A Neural Framework for MT Evaluation

https://unbabel.github.io/COMET/html/index.html

Apache License 2.0

493 stars 76 forks source link

Evaluate excessively long sequence pair[QUESTION] #105

Closed minghao-wu closed 1 year ago

minghao-wu commented 1 year ago

❓ Questions and Help

Before asking:

Search for similar issues.
Search the docs.

I briefly read though the source code and didn't get the answer.

What is your question?

I attempted to apply COMET to some excessively long document pairs (more than 3000 words for both source and target sequence). I didn't get any error report when doing so. How does COMET process the excessively long sequence?

Code

#### What have you tried? #### What's your environment? - OS: Linux - Packaging: pip - Version: 1.1.3

ricardorei commented 1 year ago

Hi @minghao-wu, COMET truncates the sentence for very long sentences. Hugging face tokenizer already does that for you if you activate truncate=True. You can check the code here

Also, since we are using a triplet encoder architecture this means that both source, MT and reference have an equal capacity of 512 tokens (1536 tokens in total).

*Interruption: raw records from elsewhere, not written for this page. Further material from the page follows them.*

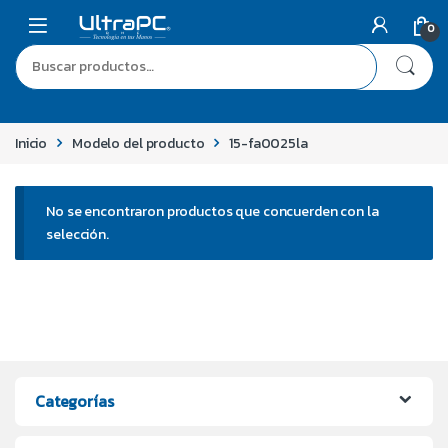
0
Inicio
Modelo del producto
15-fa0025la
No se encontraron productos que concuerden con la
selección.
Categorías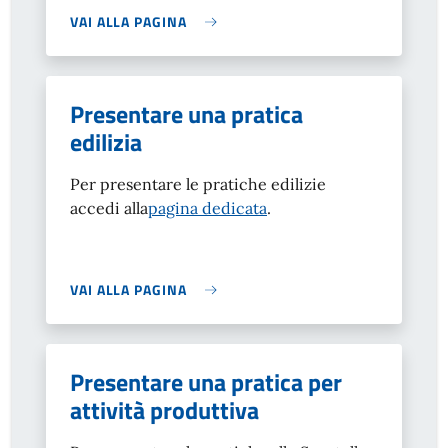
VAI ALLA PAGINA
Presentare una pratica
edilizia
Per presentare le pratiche edilizie
accedi alla
pagina dedicata
.
VAI ALLA PAGINA
Presentare una pratica per
attività produttiva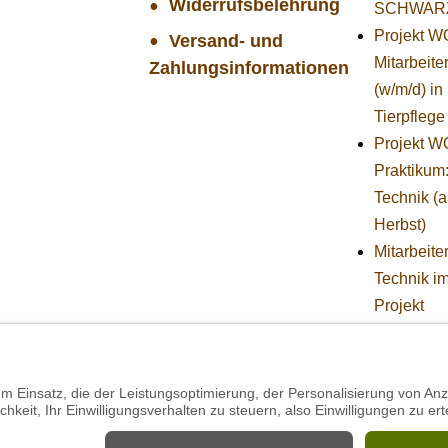
Widerrufsbelehrung
SCHWAR
Projekt 
Versand- und
Mitarbeiter
Zahlungsinformationen
(w/m/d) in
Tierpflege
Projekt 
Praktikum
Technik (
Herbst)
Mitarbeiter
Technik i
Projekt
SCHWAR
STIFTUNG
BÄREN -
Stellvertr
Geschäfts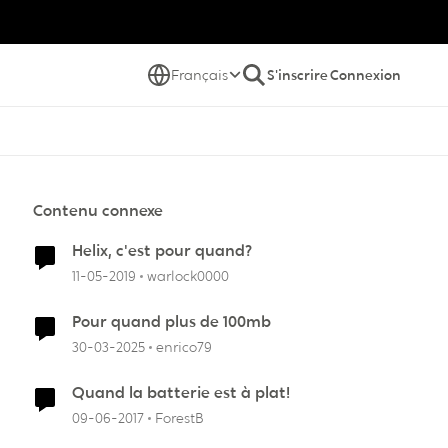
Français
S'inscrire
Connexion
Contenu connexe
Helix, c'est pour quand?
11-05-2019
warlock0000
Pour quand plus de 100mb
30-03-2025
enrico79
Quand la batterie est à plat!
09-06-2017
ForestB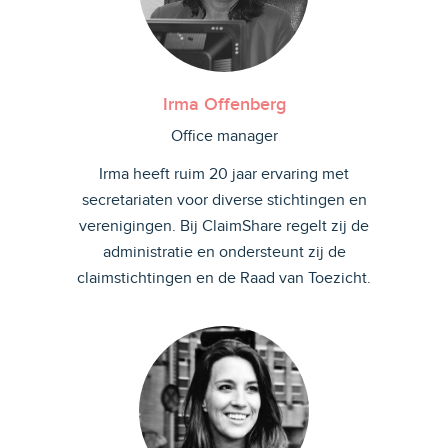
Irma Offenberg
Office manager
Irma heeft ruim 20 jaar ervaring met
secretariaten voor diverse stichtingen en
verenigingen. Bij ClaimShare regelt zij de
administratie en ondersteunt zij de
claimstichtingen en de Raad van Toezicht.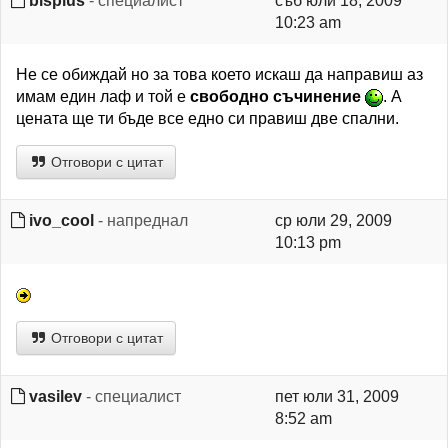
bisplus
- специалист
съб юли 18, 2009
10:23 am
Не се обиждай но за това което искаш да направиш аз
имам един лаф и той е
свободно съчинение
. А
цената ще ти бъде все едно си правиш две спални.
Отговори с цитат
ivo_cool
- напреднал
ср юли 29, 2009
10:13 pm
Отговори с цитат
vasilev
- специалист
пет юли 31, 2009
8:52 am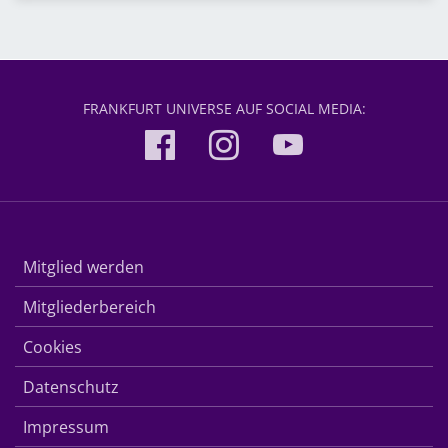
FRANKFURT UNIVERSE AUF SOCIAL MEDIA:
Mitglied werden
Mitgliederbereich
Cookies
Datenschutz
Impressum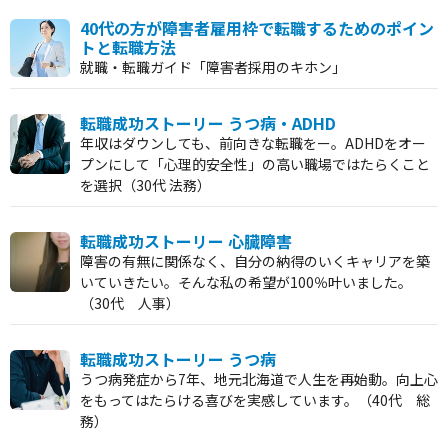
40代の方が障害者雇用枠で転職するためのポイン
トと転職方法
就職・転職ガイド「障害者採用のキホン」
転職成功ストーリー うつ病・ADHD
年収はダウンしても、前向きな転職をー。ADHDをオー
プンにして「心理的安全性」の高い職場ではたらくこと
を選択（30代 法務）
転職成功ストーリー 心臓障害
障害の有無に関係なく、自分の納得のいくキャリアを築
いていきたい。そんな私の希望が100％叶いました。
（30代 人事）
転職成功ストーリー うつ病
うつ病発症から7年、地元北海道で人生を再始動。向上心
をもってはたらける喜びを実感しています。（40代 総
務）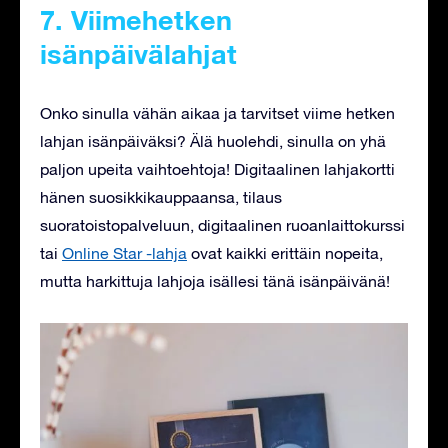
7. Viimehetken
isänpäivälahjat
Onko sinulla vähän aikaa ja tarvitset viime hetken
lahjan isänpäiväksi? Älä huolehdi, sinulla on yhä
paljon upeita vaihtoehtoja! Digitaalinen lahjakortti
hänen suosikkikauppaansa, tilaus
suoratoistopalveluun, digitaalinen ruoanlaittokurssi
tai
Online Star -lahja
ovat kaikki erittäin nopeita,
mutta harkittuja lahjoja isällesi tänä isänpäivänä!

In my experience with typical MT testsets this is enough. What is your use case exactly?

minghao-wu commented 1 year ago

Hi @ricardorei ,

Thank you for your answer.

Yes, 512 is typically long enough for a single sentence. However, I am working on DocNMT and trying to use COMET as a document-level measure by concatenating all the source sentences, references and hypotheses within the same document. For example, one of the common benchmark dataset in DocNMT is IWSLT2017 En-De. The document length in the test set is typically longer than 1000 words. Do you have any suggestions for this situation?

ricardorei commented 1 year ago

You can take a look into this work

They extended COMET and other metrics to take into account context.

You still need to score each individual segment within the document but, for each segment, the score will be computed using the previous sentences and more context sensitive.

I want to integrate that into the next release of COMET but for now I think you should take a look at their work.

ricardorei commented 1 year ago

You can look at their paper here: Embarrassingly Easy Document-Level MT Metrics: How to Convert Any Pretrained Metric Into a Document-Level Metric

minghao-wu commented 1 year ago

Thank you for your suggestion. I will have a look.

mtresearcher commented 1 year ago

@ricardorei are you planning to add document level context in COMET sometime soon already?

seeledu commented 1 year ago

same question